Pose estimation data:
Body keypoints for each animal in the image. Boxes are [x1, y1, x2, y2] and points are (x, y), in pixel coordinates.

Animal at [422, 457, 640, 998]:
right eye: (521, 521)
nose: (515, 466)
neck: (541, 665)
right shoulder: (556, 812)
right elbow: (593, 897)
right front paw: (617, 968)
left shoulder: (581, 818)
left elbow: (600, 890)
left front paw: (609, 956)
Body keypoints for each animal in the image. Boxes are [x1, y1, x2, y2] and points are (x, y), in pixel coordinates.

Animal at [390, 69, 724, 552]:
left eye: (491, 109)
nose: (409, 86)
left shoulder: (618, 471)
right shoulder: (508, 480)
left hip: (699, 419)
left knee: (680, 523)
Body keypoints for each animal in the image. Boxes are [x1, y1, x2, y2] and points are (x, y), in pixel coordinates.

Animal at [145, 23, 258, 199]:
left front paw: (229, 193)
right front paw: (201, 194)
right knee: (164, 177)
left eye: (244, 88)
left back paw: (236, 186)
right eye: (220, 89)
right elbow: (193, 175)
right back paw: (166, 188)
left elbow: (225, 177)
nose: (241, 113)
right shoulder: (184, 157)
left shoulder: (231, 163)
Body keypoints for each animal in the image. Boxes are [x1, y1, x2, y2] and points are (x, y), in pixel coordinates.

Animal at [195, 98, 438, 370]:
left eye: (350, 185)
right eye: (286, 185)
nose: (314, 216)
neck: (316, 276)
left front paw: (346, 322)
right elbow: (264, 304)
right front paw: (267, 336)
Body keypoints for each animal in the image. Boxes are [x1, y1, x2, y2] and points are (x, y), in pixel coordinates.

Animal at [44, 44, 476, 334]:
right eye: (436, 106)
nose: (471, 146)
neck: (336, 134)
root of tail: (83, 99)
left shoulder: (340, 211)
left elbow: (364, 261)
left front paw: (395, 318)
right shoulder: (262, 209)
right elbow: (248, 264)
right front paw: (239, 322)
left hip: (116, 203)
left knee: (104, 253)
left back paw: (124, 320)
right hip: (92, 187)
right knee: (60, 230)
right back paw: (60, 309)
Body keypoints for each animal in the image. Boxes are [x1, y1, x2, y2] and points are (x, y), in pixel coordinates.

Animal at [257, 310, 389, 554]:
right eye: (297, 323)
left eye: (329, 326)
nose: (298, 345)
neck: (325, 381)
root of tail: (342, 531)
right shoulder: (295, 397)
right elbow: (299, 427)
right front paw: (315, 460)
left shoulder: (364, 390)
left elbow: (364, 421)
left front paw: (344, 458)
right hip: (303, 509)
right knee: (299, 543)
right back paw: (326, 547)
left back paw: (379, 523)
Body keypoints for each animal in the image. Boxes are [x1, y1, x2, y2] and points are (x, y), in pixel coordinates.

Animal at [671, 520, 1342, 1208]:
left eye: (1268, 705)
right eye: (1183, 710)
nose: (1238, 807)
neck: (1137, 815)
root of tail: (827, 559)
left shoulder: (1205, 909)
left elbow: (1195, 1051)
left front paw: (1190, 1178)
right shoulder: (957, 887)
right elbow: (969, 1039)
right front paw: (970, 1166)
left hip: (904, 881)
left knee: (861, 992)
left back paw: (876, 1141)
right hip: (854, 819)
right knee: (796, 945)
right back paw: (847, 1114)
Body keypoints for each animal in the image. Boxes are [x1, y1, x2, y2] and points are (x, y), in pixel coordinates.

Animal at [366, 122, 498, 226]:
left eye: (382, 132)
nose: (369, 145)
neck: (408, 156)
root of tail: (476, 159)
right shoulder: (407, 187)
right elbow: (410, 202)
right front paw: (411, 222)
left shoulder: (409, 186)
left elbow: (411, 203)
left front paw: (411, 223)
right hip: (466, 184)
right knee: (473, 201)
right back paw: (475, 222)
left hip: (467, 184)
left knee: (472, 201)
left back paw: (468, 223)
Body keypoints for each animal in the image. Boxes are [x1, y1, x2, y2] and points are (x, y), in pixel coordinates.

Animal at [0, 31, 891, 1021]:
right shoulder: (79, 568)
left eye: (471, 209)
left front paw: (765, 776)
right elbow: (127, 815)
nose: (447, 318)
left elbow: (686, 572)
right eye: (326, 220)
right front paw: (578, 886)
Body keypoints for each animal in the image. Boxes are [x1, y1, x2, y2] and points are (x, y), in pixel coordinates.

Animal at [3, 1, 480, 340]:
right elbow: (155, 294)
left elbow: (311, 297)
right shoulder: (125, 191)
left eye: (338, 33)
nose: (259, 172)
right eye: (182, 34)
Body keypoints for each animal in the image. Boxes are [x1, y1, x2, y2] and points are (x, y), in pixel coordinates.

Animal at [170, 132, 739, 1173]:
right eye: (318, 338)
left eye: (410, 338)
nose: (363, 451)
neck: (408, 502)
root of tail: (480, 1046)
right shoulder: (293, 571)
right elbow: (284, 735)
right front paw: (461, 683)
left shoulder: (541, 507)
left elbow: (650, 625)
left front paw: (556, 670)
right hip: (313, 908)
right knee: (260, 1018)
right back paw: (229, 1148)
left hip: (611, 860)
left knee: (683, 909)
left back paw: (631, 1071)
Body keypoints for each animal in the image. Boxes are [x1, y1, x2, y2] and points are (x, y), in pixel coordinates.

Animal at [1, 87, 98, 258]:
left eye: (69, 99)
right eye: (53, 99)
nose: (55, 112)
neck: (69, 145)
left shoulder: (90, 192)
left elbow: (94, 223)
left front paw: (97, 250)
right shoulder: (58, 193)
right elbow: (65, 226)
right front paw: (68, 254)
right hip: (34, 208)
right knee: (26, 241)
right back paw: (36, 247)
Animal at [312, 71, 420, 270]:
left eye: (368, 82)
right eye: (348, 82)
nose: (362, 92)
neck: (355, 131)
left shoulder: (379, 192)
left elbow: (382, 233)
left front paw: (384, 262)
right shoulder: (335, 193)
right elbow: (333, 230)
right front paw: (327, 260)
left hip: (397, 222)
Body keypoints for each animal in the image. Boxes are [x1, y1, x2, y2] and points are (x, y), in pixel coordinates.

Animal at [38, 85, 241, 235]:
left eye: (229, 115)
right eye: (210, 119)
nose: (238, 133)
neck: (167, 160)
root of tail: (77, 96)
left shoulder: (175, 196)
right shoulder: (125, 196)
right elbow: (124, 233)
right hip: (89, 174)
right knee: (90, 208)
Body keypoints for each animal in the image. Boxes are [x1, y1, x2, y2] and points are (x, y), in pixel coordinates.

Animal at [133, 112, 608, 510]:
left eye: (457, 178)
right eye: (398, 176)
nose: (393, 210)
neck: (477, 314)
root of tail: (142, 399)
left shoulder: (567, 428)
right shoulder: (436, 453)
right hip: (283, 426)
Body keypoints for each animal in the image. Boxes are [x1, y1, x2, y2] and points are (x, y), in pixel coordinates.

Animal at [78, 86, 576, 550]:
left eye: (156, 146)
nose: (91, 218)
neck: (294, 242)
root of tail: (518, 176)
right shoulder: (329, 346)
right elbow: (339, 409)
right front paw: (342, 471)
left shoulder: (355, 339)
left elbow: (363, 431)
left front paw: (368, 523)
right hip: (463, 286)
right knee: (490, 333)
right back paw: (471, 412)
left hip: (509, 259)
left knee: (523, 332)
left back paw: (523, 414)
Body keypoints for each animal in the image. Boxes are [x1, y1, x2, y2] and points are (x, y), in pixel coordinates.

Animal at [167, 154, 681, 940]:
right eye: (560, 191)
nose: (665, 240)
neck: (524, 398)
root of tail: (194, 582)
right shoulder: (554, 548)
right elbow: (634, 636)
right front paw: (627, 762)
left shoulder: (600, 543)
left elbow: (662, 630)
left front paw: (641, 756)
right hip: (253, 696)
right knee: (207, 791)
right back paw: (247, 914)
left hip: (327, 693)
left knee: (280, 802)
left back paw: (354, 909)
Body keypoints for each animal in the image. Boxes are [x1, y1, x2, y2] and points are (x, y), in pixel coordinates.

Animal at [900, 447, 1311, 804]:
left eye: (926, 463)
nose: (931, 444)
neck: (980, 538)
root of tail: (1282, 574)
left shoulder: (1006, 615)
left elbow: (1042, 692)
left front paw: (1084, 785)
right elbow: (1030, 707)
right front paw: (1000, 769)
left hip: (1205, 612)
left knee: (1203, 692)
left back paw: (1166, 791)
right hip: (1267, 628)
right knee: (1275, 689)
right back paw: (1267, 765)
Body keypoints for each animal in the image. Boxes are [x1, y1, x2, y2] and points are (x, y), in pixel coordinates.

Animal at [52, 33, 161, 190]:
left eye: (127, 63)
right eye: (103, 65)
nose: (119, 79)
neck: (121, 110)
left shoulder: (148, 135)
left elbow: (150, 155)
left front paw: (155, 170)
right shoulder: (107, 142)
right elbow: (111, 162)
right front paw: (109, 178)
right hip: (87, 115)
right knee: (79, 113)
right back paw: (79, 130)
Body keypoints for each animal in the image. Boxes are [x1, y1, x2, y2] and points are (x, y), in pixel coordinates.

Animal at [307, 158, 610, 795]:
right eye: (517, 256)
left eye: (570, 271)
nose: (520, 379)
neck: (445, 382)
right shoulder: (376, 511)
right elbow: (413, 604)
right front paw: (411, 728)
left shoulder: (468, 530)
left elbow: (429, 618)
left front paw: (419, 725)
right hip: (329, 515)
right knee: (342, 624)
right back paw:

Work request:
Your reply is to repeat, unchanged, the lines above running from the one with "right back paw: (36, 247)" up to and including the one with "right knee: (90, 208)".

Task result:
right back paw: (36, 247)
Animal at [312, 71, 420, 270]:
left eye: (368, 82)
right eye: (348, 82)
nose: (362, 92)
neck: (355, 131)
left shoulder: (379, 192)
left elbow: (382, 233)
left front paw: (384, 262)
right shoulder: (335, 193)
right elbow: (333, 230)
right front paw: (327, 260)
left hip: (397, 222)
Body keypoints for each animal in the image. Boxes are [x1, y1, x2, y2] and points are (x, y), in pixel coordinates.

Animal at [38, 85, 241, 235]:
left eye: (229, 115)
right eye: (210, 119)
nose: (238, 133)
neck: (167, 160)
root of tail: (77, 96)
left shoulder: (175, 196)
right shoulder: (125, 196)
right elbow: (124, 233)
right hip: (89, 174)
right knee: (90, 208)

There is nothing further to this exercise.